Who Wore It Better? – Een tussenanalyse
Een visie over kunst ontwikkelen, of in elk geval, een visie krijgen op wat goede kunst is. Dat was de insteek van wat nu Lost Painters is. Die zoektocht naar een visie is nu nog altijd gaande. Met iedere tentoonstelling, ieder kunstwerk wat ik zie veranderd en verfijnd die visie.
Over goede en slechte kunst
De afgelopen 3 jaar heb ik nogal wat kunst voorbij zien komen. Het is niet zoals Hans den Hartog Jager stelt in zijn artikel dat ik alles goed vind, ik heb heel veel slechte kunst gezien. Slechte kunst is voor mij kunst die ik niet de moeite vind om te laten zien hier. Slechte kunst is kunst die niet interessant is. Sommige dingen zijn spuuglelijk of heel vreemd, maar maken het wel interessant. Ze weken nieuwsgierigheid om verder over na te denken. Dat zijn die dingen waar ik hier wel over schrijf. Dan heb je natuurlijk de dingen die ik goed vind, daar kijk ik ook graag langer en bedachtzamer naar.
Afhankelijk van de context en de voorkennis vind ik iets goed of slecht. In het goede geval kijk ik langer, in het slechte geval kijk ik toch vaak snel verder naar iets anders. Dat is niet eerlijk, maar als kijker maak je keuzes. Was ik bij een tentoonstelling en heb ik werk niet gepubliceerd. Dan kan dat te maken hebben met praktische dingen, maar meestal vond ik het blijkbaar op dat moment niet interessant genoeg.

INVOER BIJ OPDRACHT =>

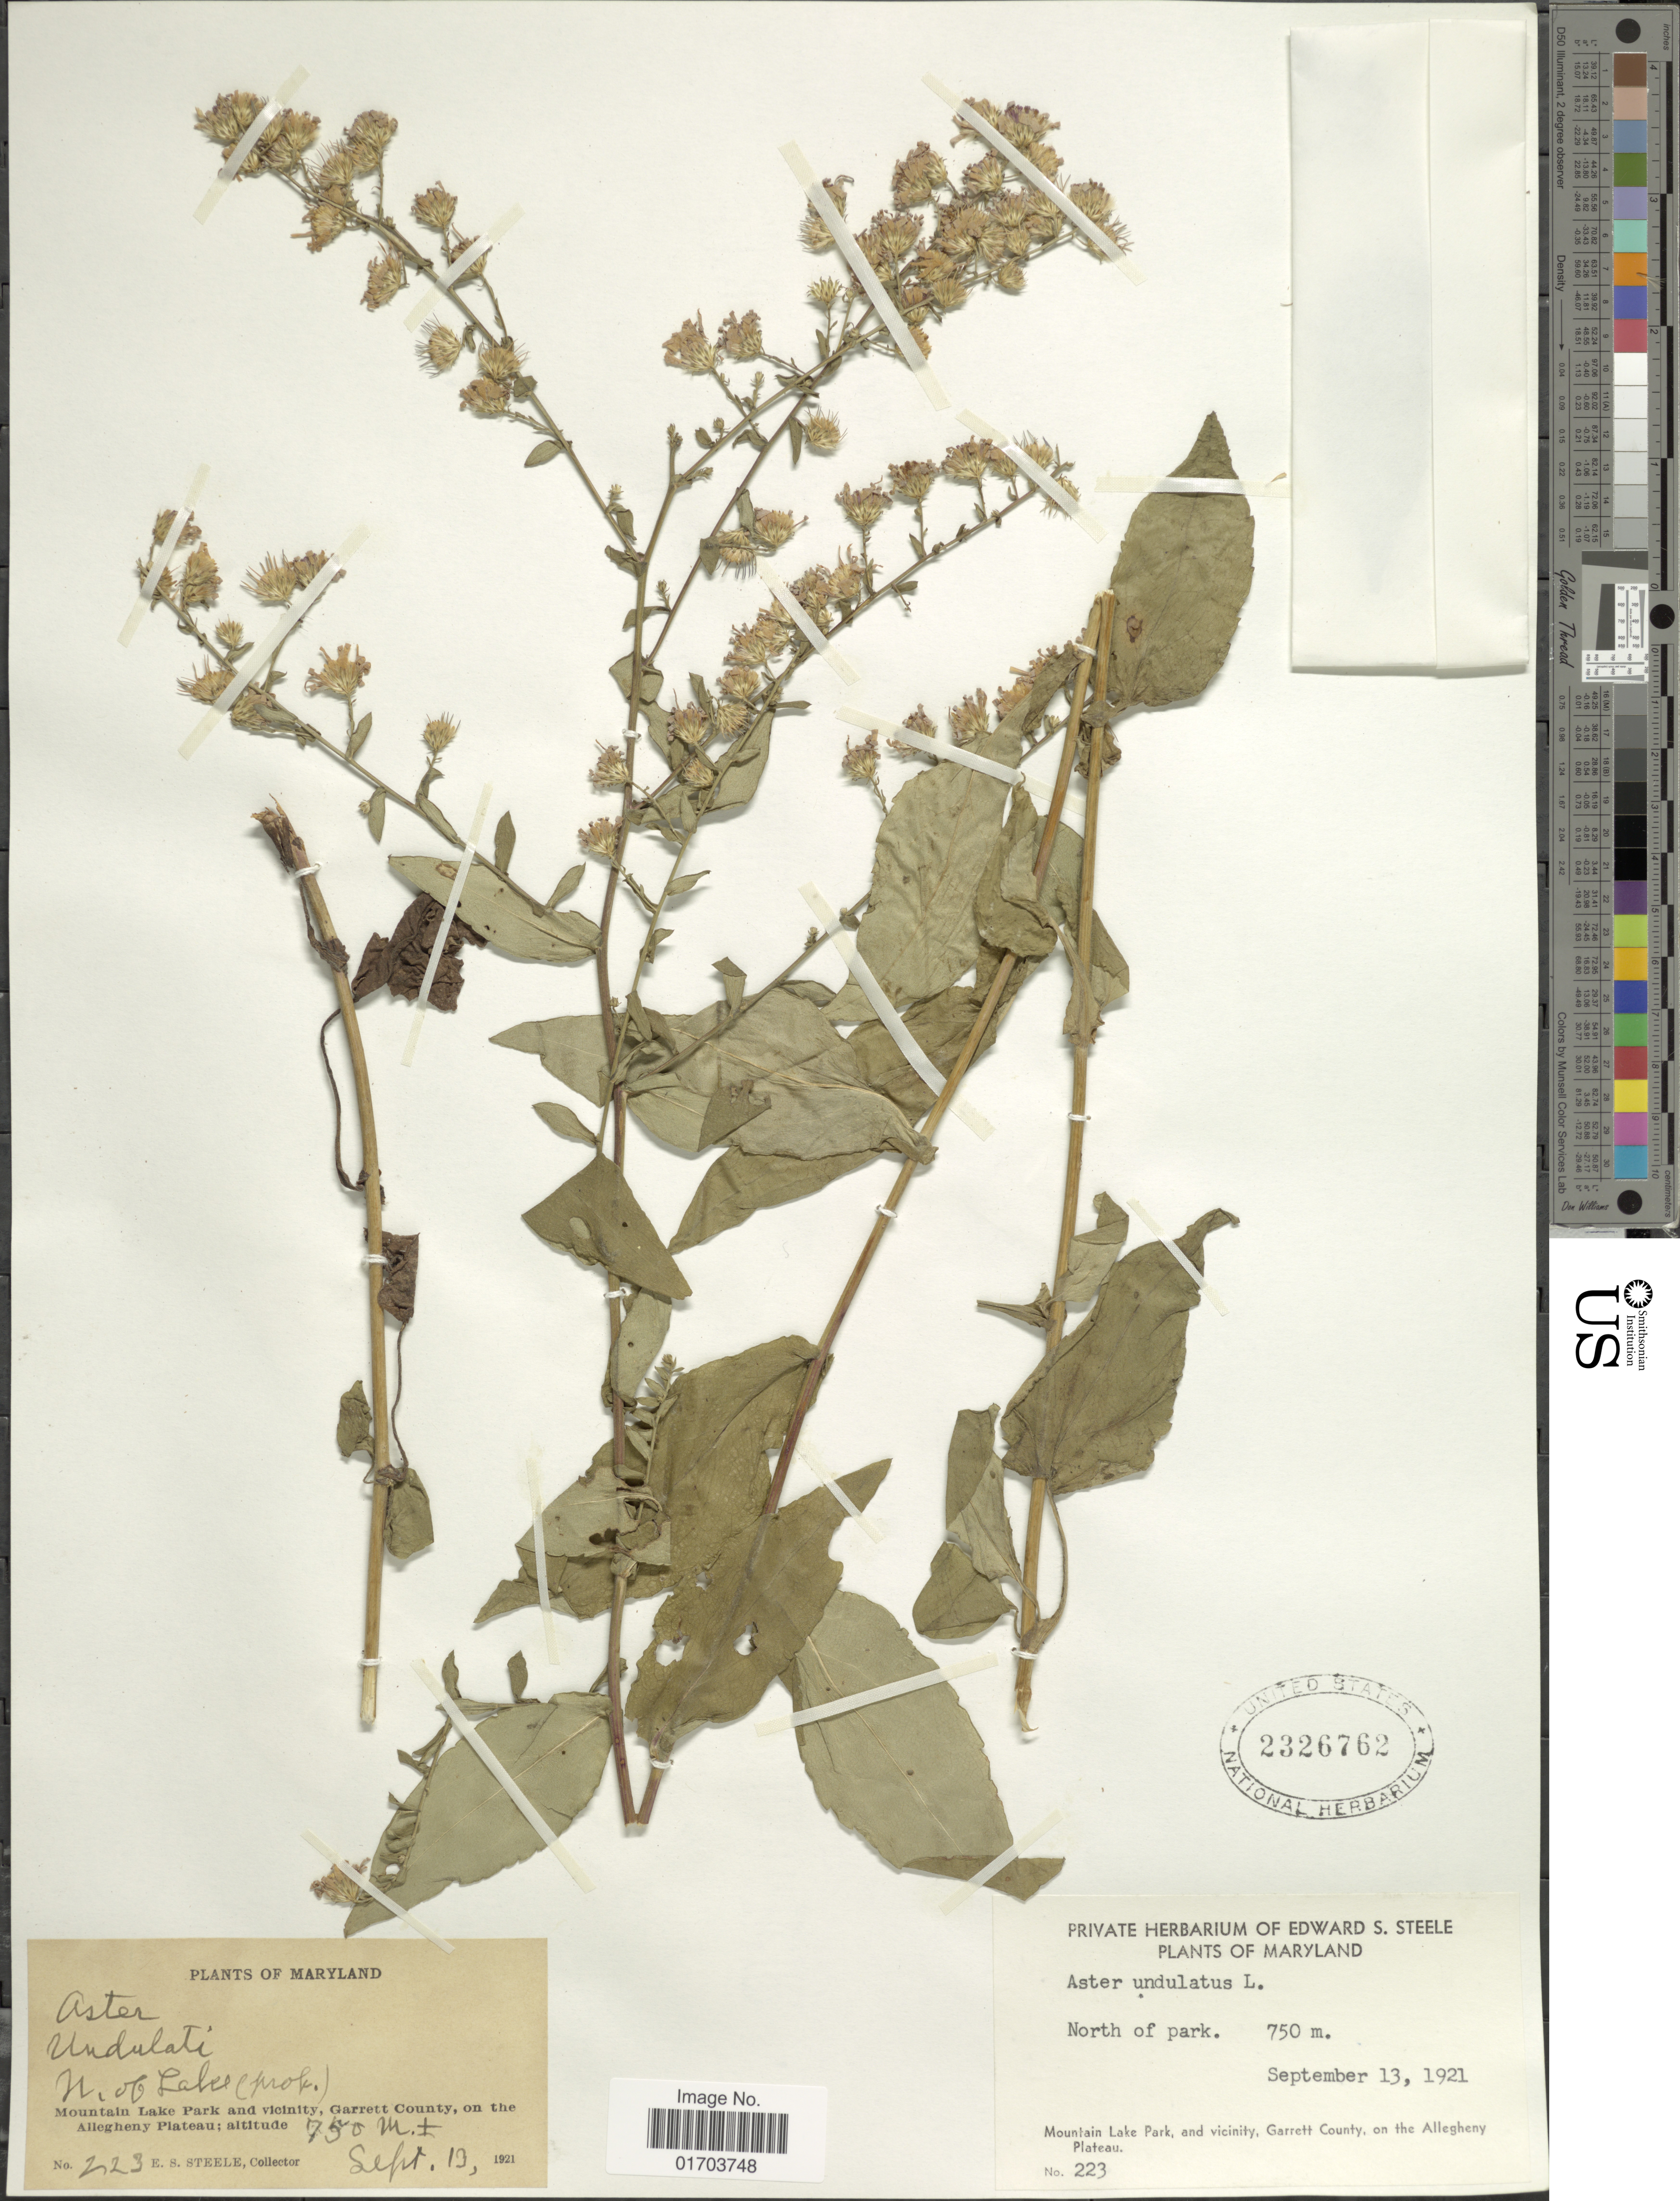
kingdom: Plantae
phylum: Tracheophyta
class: Magnoliopsida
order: Asterales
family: Asteraceae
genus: Symphyotrichum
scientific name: Symphyotrichum undulatum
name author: (L.) G.L. Nesom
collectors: E. Steele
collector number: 223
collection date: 1921-09-13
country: United States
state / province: Maryland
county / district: Garrett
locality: North of park, Mountain Lake Park, and vicinity, Garrett County, on the Allegheny Plateau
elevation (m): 750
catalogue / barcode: US 2326762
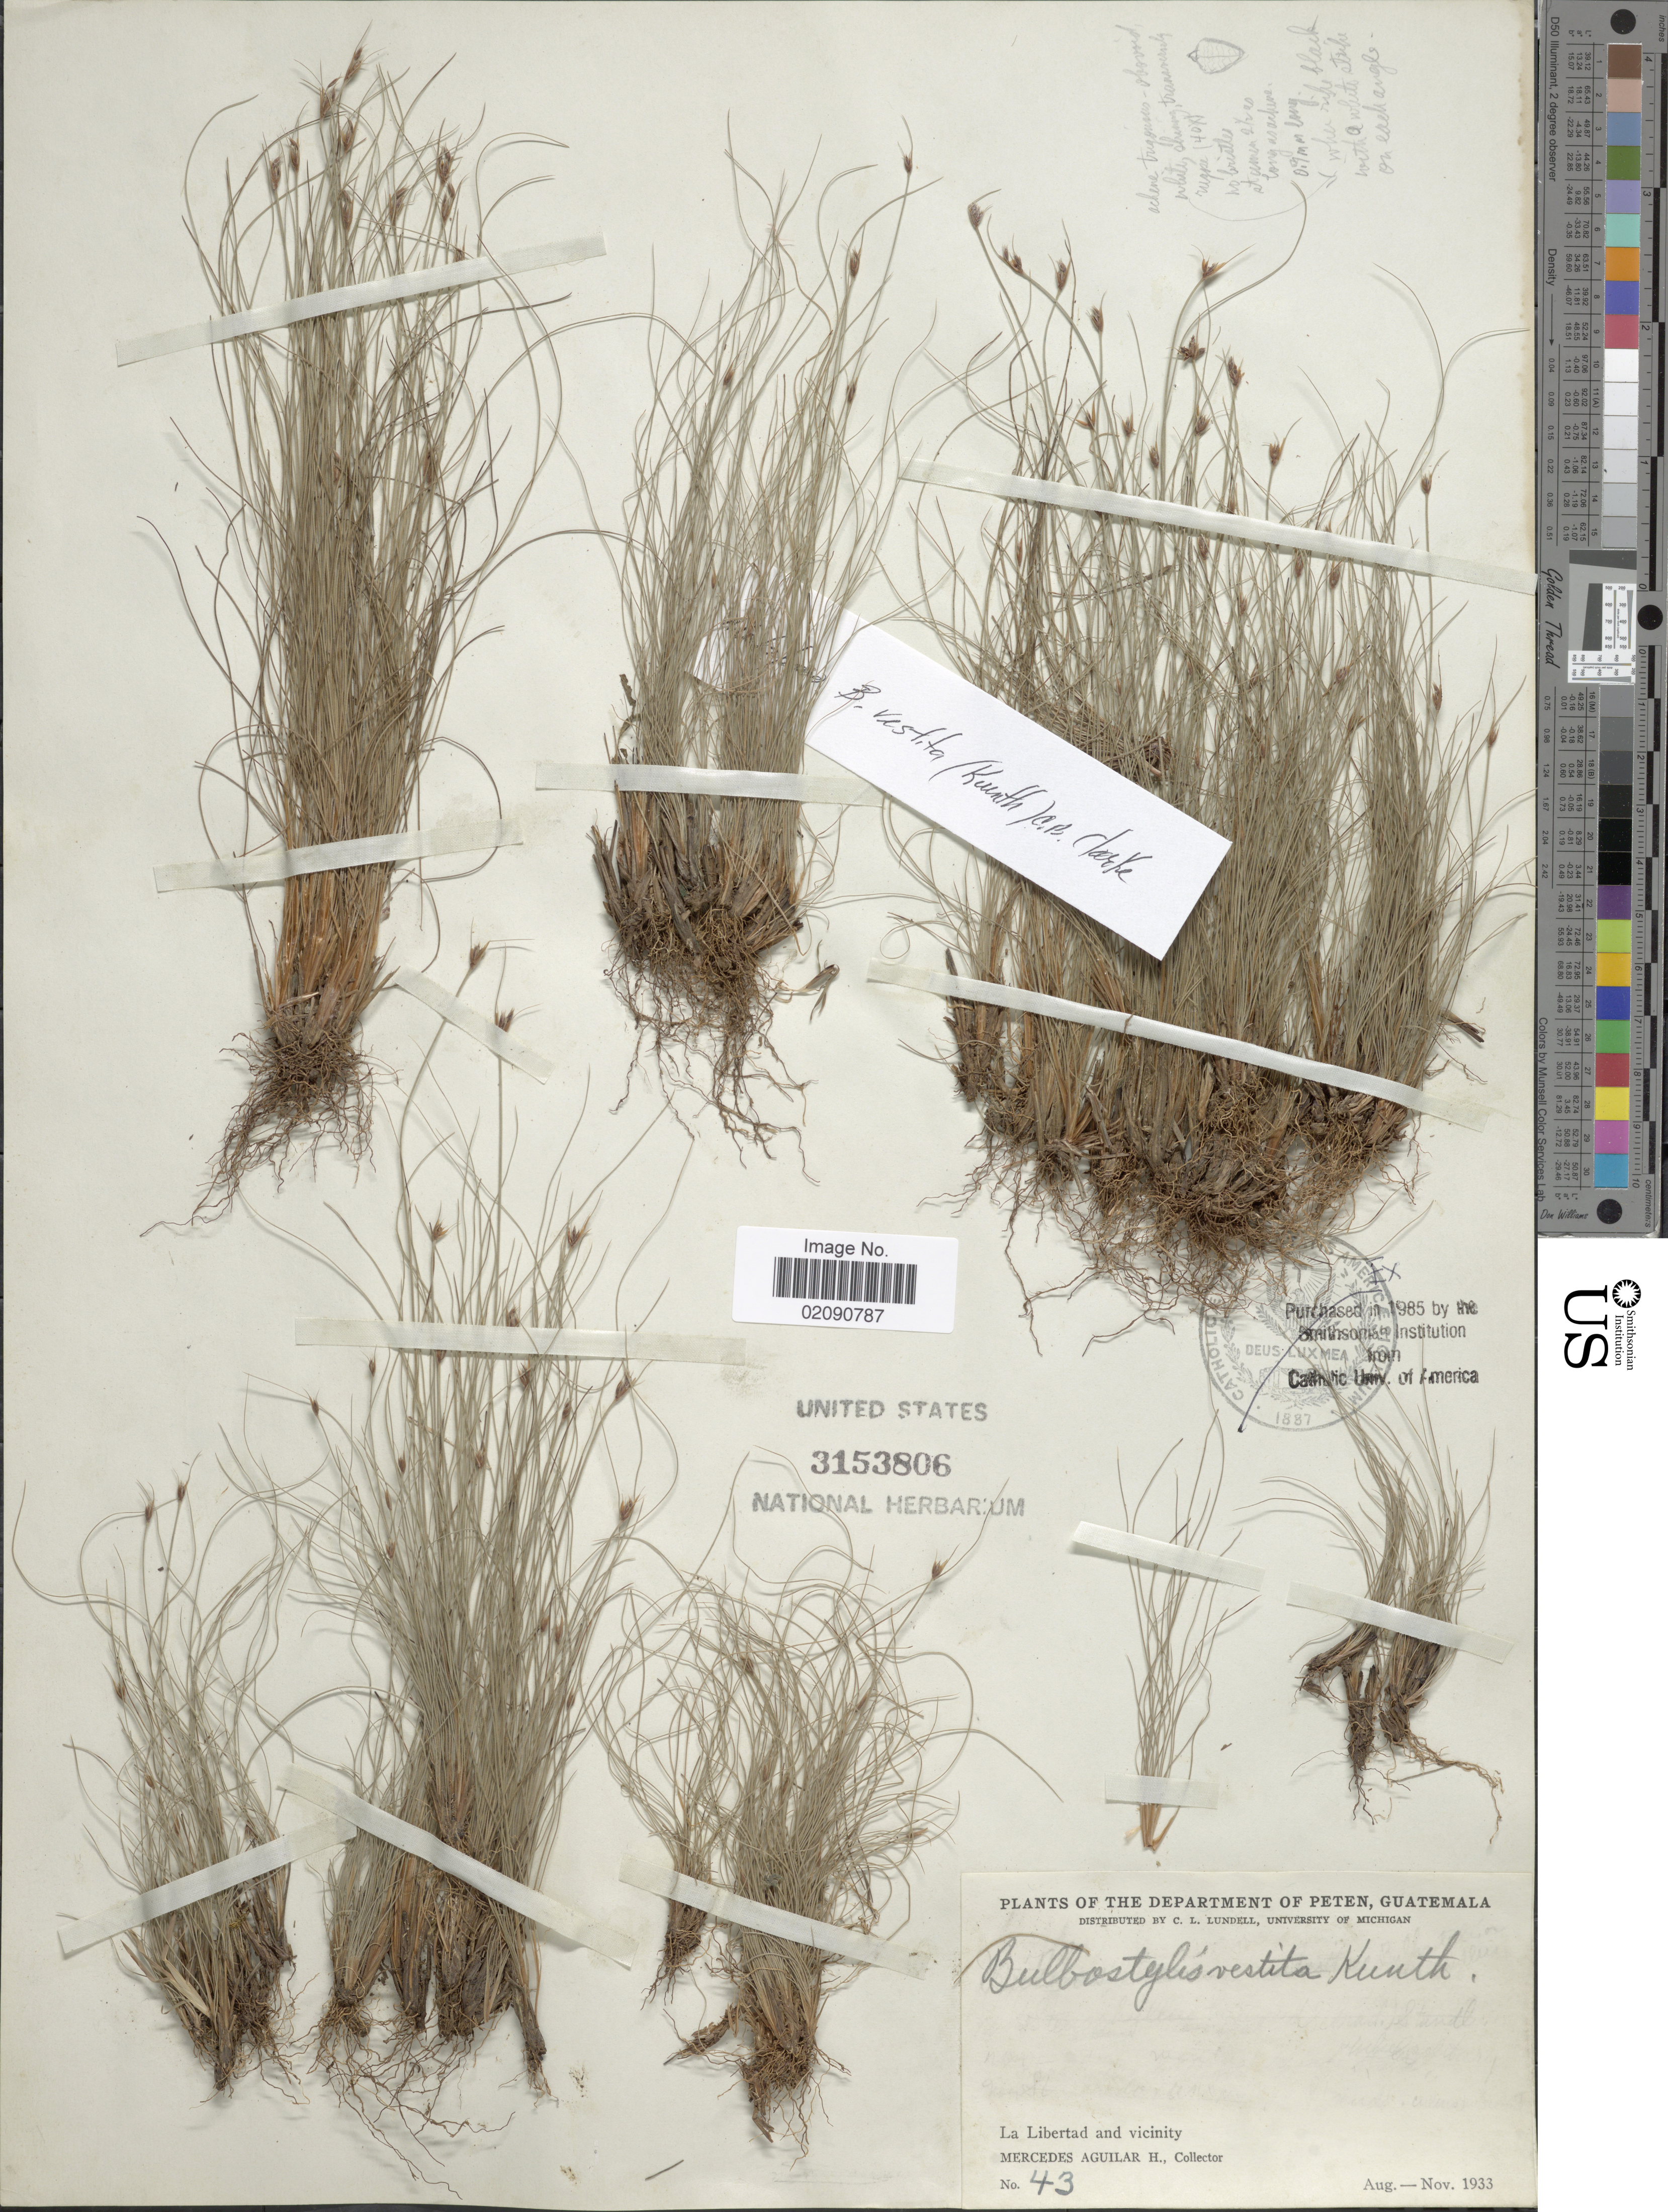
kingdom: Plantae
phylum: Tracheophyta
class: Liliopsida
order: Poales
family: Cyperaceae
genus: Bulbostylis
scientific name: Bulbostylis vestita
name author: (Kunth) C.B. Clarke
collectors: M. Aguilar H.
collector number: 43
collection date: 1933-08/1933-11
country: Guatemala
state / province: El Petén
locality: Department of Peten. La Libertad and vicinity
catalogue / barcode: US 3153806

VERPLICHTE OPDRACHTEN =>
1) Kun je de tekst over goede en slechte kunst in zijn geheel en woord voor woord afdrukken?
2) Welke regels in de records bevatten de string "barcode"? Zoek ze op en neem elke gevonden regel ongewijzigd over.
De tekst en de records hebben niets met elkaar te maken.

ANTWOORDEN PER OPDRACHT =>
1)
Who Wore It Better? – Een tussenanalyse
Een visie over kunst ontwikkelen, of in elk geval, een visie krijgen op wat goede kunst is. Dat was de insteek van wat nu Lost Painters is. Die zoektocht naar een visie is nu nog altijd gaande. Met iedere tentoonstelling, ieder kunstwerk wat ik zie veranderd en verfijnd die visie.
Over goede en slechte kunst
De afgelopen 3 jaar heb ik nogal wat kunst voorbij zien komen. Het is niet zoals Hans den Hartog Jager stelt in zijn artikel dat ik alles goed vind, ik heb heel veel slechte kunst gezien. Slechte kunst is voor mij kunst die ik niet de moeite vind om te laten zien hier. Slechte kunst is kunst die niet interessant is. Sommige dingen zijn spuuglelijk of heel vreemd, maar maken het wel interessant. Ze weken nieuwsgierigheid om verder over na te denken. Dat zijn die dingen waar ik hier wel over schrijf. Dan heb je natuurlijk de dingen die ik goed vind, daar kijk ik ook graag langer en bedachtzamer naar.
Afhankelijk van de context en de voorkennis vind ik iets goed of slecht. In het goede geval kijk ik langer, in het slechte geval kijk ik toch vaak snel verder naar iets anders. Dat is niet eerlijk, maar als kijker maak je keuzes. Was ik bij een tentoonstelling en heb ik werk niet gepubliceerd. Dan kan dat te maken hebben met praktische dingen, maar meestal vond ik het blijkbaar op dat moment niet interessant genoeg.

2)
catalogue / barcode: US 2326762
catalogue / barcode: US 3153806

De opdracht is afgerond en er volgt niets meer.